Jeffersons Wahl zum dritten US-Präsidenten war die erste Ablösung eines Amtsinhabers durch einen Vertreter unterschiedlicher politischer Ausrichtung. Der Beginn einer noblen Tradition, die George F. Kennan als „segensreiche Normalität der amerikanischen Demokratie“ bezeichnete.

Margaret Bayard Smith, Frau eines Zeitungsverlegers, die Augenzeugin dieses „erhabenen Moments“ war, beschrieb das Geschehen wie folgt: „Ich habe an diesem Morgen eine der interessantesten Szenen miterlebt, die ein freies Volk überhaupt bezeugen kann. Der Wechsel einer Regierung, der in jedem politischen System und zu jeder Epoche stets eine Phase der Konfusion, der Schurkerei und des Blutvergießens war, fand in unserem glücklichen Land ohne eine Andeutung von Unordnung statt.“

Nach zwei Amtszeiten ist Schluss

Einen Regierungswechsel wird es fortan nur noch auf friedliche Weise geben. Zu verdanken hat dies die Nation dem aufgeklärten Staatsverständnis ihres ersten Präsidenten, George Washington. Der „Vater der Nation“ setzte Präzedenzfälle für die Präsidentschaft, die bis heute nachwirken. So führte er ein ungeschriebenes Gesetz ein, die Regierung des Staatsoberhaupts auf zwei Amtszeiten zu begrenzen. Dann sollte der Amtsinhaber seinen Sessel im Weißen Haus räumen. Ein Vorschlag zur Sicherung vor zu viel Machtambition, der 1951 im 22. Verfassungszusatz festgeschrieben wurde.

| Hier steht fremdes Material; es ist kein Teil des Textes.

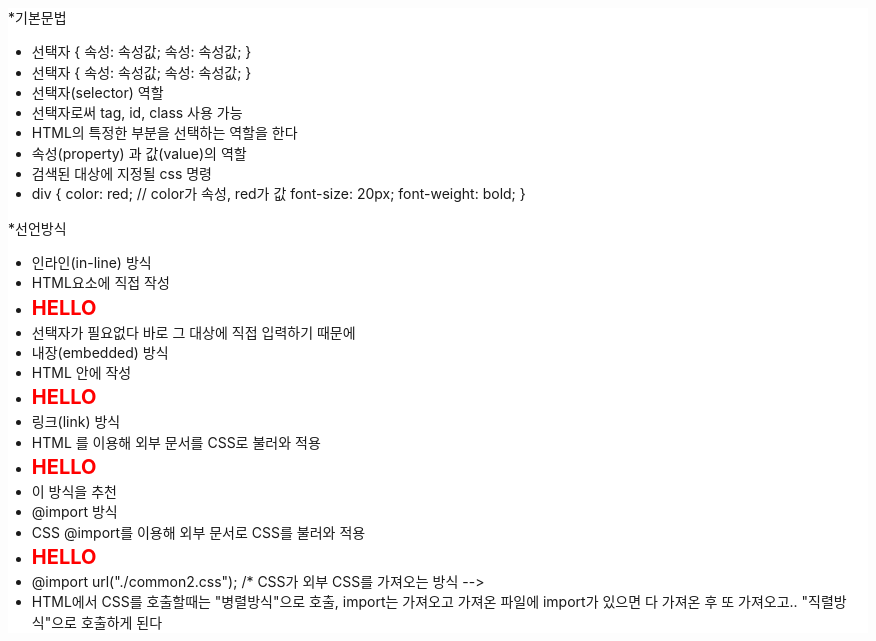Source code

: *기본문법
 - 선택자 { 속성: 속성값; 속성: 속성값; }
 - 선택자 {
	 속성: 속성값;
	 속성: 속성값;
   }
 - 선택자(selector) 역할
  - 선택자로써 tag, id, class 사용 가능
  - HTML의 특정한 부분을 선택하는 역할을 한다
 - 속성(property) 과 값(value)의 역할
  - 검색된 대상에 지정될 css 명령
  - div {
	  color: red;			// color가 속성, red가 값
	  font-size: 20px;
	  font-weight: bold;
  }

*선언방식
 - 인라인(in-line) 방식
  - HTML요소에 직접 작성
  - <div style="color: red; font-size: 20px; font-weight: bold;">HELLO</div>
  - 선택자가 필요없다 바로 그 대상에 직접 입력하기 때문에
 - 내장(embedded) 방식
  - HTML <style></style>안에 작성
  - <head>
		<style>
			div {
				color: red;
				font-size: 20px;
				font-weight: bold;
			}
		</style>
	</head>
	<body>
		<div>HELLO</div>
	</body>
 - 링크(link) 방식
  - HTML <link> 를 이용해 외부 문서를 CSS로 불러와 적용
  - <head>
		<link rel="stylesheet" href="css/common.css">
  	</head>
	<body>
		<div>HELLO</div>
	</body>
  - 이 방식을 추천
 - @import 방식
  - CSS @import를 이용해 외부 문서로 CSS를 불러와 적용
  - <head>
		<link rel="stylesheet" href="css/common1.css">	<!-- HTML이 외부 CSS를 가져오는 방식 -->
  	</head>
	<body>
		<div>HELLO</div>
	</body>
  - @import url("./common2.css");	/* CSS가 외부 CSS를 가져오는 방식 -->
  - HTML에서 CSS를 호출할때는 "병렬방식"으로 호출, import는 가져오고 가져온 파일에 import가 있으면 다 가져온 후 또 가져오고.. "직렬방식"으로 호출하게 된다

Dank Washington ist der Abschied von der Macht vom ersten Tag der Institution Präsidentschaft unverrückbarer Teil der politischen Kultur Amerikas. Allerdings kann man diese Beschränkung noch weiter zurückdatieren, auf den 23. Dezember 1783. An diesem Vorweihnachtstag trat Washington, damals siegreicher Oberbefehlshaber im Unabhängigkeitskrieg, in der Senatskammer des Maryland State House von Annapolis vor die dort versammelten Kongressabgeordneten und sagte Lebewohl.

Zivile Gewalt steht über militärischer

„Nachdem die mir zugewiesene Arbeit bewältigt wurde, ziehe ich mich aus dem großen Theater der Handlungen zurück und entbiete diesem würdigen Gremium, unter dessen Befehl ich so lange stand, ein tief empfundenes Lebewohl. Ich gebe mein Amt zurück und nehme Abschied von den Tätigkeiten des öffentlichen Lebens.“

Diese „Farewell-Address“, in der das militärische Oberhaupt seine absolute Macht freiwillig niederlegte, an die Vertreter des Volkes zurückgab und somit den Weg für demokratische Wahlen frei machte, gehört zu den „bewegendsten und zugleich würdigsten Momenten“ der amerikanischen Geschichte. In dieser neuen Nation, so die Botschaft des 23. Dezember 1783, steht die zivile über der militärischen Gewalt, hat die Macht des Individuums und der Institutionen ihre Grenzen vor den Sitzen derjenigen, die das Volk vertreten.

Nur die Stimme des Volkes zählt

Dass sein Abschied kein dauerhafter war, ahnte Washington wohl kaum: Gut fünf Jahre später wählten ihn die „state collectors“ der Gliedstaaten, heute als Wahlmänner bekannt, wegen seiner ausgleichenden Haltung zu ihrem ersten Präsidenten. Für die junge Nation eine gute Wahl, wie Washington in seiner Antrittsrede am 30. April 1789 deutlich machte: „Das heilige Feuer der Freiheit und das Schicksal einer republikanischen Form der Regierung sind abhängig vom Erfolg jenes großen Experiments, das in den Händen des amerikanischen Volkes liegt.“ Will sagen: Nur die Stimme des Volkes habe zu zählen und sonst nichts.

Dass die amerikanische Demokratie und ihre Institutionen dem Stresstest unter einem autoritären Amtsinhaber standhielten, geht auch auf Washington zurück, der vor 225 Jahren durch seine Selbstbeschränkung den Grundstein für einen reibungslosen Übergang im Präsidentenamt legte und von dem der Dichter Robert Frost sagte, dass er „einer der wenigen in der Geschichte der Welt war, den die Macht nicht berauschte“.